Copy out each line of the data that contains "blob".

BEGIN

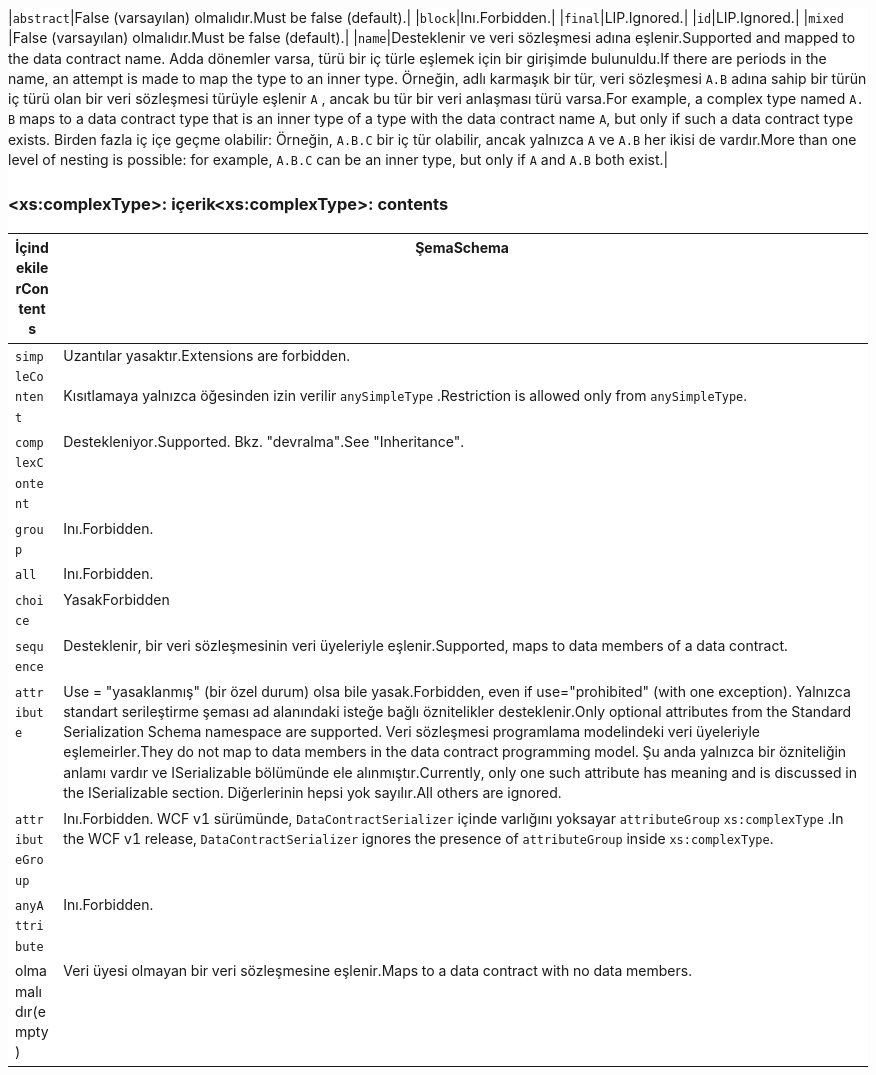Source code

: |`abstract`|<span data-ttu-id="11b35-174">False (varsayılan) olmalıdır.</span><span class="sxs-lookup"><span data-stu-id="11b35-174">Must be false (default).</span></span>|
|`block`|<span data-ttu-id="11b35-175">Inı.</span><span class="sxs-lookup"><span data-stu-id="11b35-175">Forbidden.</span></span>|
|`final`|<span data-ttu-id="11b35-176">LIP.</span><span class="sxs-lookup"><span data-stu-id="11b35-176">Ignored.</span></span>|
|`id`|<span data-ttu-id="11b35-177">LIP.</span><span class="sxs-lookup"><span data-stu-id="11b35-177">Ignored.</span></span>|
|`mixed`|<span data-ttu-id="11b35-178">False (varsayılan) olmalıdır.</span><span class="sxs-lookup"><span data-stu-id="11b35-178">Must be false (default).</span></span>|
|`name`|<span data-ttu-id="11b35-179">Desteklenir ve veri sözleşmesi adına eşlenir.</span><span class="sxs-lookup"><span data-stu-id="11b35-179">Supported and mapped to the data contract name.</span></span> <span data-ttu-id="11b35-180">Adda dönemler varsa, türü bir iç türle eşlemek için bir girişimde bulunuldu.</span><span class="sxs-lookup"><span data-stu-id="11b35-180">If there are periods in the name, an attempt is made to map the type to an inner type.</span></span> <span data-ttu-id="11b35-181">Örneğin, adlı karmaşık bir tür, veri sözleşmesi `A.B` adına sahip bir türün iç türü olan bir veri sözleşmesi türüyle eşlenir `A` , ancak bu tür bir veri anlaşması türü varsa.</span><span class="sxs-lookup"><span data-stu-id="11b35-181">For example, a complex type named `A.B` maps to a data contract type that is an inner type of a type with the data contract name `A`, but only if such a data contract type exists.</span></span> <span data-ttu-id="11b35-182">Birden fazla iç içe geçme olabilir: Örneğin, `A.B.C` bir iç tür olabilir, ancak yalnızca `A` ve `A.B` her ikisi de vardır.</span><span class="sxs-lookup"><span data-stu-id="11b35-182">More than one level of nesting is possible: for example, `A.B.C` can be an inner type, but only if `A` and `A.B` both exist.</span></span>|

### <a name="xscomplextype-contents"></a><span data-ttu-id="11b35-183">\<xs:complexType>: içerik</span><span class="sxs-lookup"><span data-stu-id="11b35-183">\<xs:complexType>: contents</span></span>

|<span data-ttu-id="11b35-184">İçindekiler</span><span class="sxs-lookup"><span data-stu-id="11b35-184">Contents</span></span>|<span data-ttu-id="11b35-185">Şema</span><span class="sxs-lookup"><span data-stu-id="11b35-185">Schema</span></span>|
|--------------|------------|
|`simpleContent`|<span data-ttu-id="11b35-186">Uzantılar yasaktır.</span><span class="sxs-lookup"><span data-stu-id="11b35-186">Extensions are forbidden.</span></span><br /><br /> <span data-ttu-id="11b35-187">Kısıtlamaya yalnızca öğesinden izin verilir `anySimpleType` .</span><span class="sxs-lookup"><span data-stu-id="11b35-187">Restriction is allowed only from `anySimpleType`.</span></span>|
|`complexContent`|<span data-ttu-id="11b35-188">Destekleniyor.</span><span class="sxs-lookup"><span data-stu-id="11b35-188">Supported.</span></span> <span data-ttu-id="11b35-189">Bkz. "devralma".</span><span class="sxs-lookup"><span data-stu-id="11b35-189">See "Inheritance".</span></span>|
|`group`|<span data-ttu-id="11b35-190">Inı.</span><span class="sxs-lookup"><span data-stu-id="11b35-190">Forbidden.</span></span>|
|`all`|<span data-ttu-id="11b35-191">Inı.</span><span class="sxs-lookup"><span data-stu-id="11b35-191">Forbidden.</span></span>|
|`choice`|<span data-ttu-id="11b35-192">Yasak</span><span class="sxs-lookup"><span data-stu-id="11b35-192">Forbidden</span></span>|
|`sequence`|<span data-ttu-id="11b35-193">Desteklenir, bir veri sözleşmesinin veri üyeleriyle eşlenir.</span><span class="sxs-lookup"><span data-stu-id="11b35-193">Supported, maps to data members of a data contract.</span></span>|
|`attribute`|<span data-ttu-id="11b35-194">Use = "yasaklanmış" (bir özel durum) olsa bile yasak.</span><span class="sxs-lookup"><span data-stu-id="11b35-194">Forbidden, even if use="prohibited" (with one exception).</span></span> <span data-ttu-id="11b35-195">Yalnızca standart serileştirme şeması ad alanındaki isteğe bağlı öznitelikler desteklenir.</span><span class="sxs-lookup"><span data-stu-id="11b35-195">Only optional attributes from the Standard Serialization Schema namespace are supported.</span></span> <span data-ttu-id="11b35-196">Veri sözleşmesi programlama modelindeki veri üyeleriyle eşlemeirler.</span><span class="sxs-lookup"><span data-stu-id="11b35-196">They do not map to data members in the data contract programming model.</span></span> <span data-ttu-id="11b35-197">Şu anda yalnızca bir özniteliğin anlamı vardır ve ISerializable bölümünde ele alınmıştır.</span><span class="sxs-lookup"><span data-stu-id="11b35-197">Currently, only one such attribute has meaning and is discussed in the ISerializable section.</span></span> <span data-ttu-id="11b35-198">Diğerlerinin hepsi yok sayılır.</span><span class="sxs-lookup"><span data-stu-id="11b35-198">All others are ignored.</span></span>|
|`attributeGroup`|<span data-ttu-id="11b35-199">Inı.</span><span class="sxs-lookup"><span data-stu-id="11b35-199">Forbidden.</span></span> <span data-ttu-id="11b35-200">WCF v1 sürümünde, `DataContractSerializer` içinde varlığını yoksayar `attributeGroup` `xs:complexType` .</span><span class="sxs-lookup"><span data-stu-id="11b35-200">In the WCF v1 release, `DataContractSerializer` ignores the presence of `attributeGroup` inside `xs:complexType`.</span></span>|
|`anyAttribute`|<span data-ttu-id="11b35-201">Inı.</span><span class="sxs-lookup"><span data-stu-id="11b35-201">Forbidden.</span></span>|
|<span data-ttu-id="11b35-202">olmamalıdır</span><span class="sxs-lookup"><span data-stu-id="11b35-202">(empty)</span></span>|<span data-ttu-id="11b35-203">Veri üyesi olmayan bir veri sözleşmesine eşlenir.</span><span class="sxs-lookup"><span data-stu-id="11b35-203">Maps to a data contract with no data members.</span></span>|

END
BEGIN

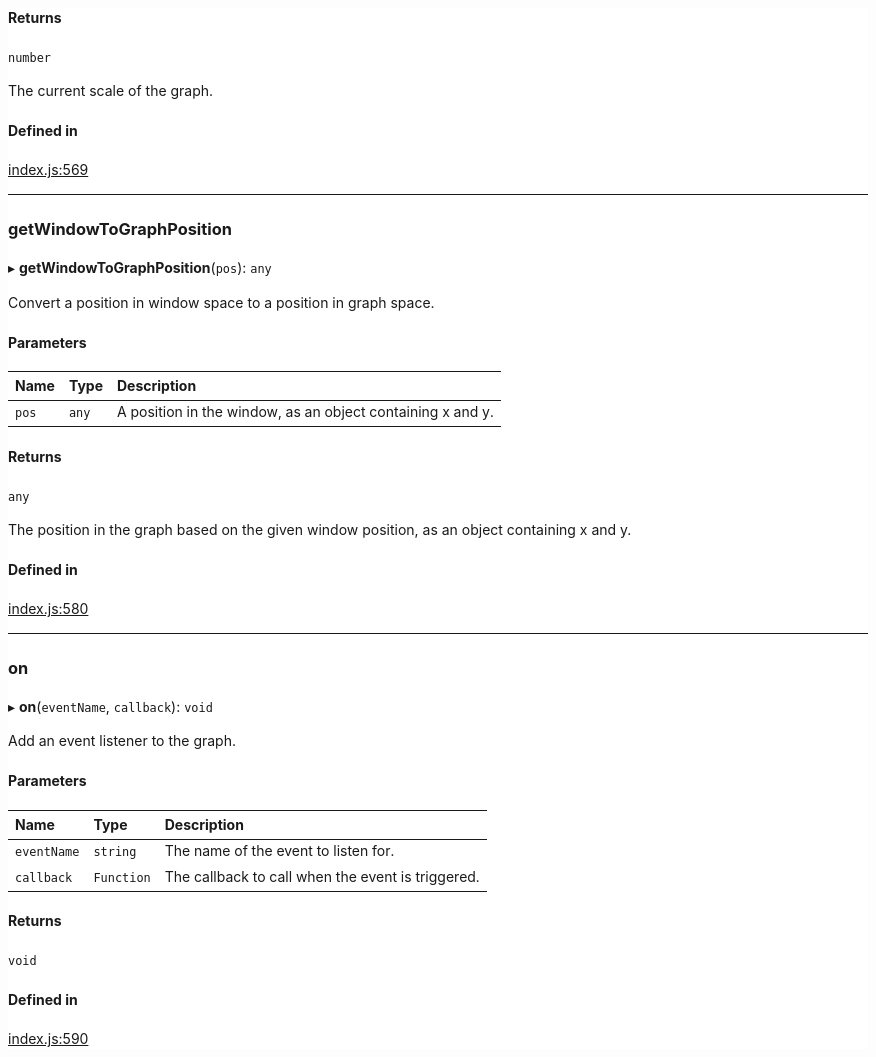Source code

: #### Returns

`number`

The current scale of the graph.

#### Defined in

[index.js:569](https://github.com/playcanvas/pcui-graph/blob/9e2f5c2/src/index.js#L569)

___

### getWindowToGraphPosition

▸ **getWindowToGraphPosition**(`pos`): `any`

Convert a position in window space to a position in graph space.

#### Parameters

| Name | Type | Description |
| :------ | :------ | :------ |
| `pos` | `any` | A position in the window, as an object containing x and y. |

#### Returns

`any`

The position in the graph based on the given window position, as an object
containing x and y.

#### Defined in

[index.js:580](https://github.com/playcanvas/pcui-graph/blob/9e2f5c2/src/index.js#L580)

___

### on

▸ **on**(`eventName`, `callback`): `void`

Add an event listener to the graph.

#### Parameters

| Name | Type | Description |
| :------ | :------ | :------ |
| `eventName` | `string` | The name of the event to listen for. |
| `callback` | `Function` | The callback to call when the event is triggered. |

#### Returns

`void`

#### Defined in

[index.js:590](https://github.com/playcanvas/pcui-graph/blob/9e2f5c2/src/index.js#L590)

END

◆ **Your solution**:
[index.js:569](https://github.com/playcanvas/pcui-graph/blob/9e2f5c2/src/index.js#L569)
[index.js:580](https://github.com/playcanvas/pcui-graph/blob/9e2f5c2/src/index.js#L580)
[index.js:590](https://github.com/playcanvas/pcui-graph/blob/9e2f5c2/src/index.js#L590)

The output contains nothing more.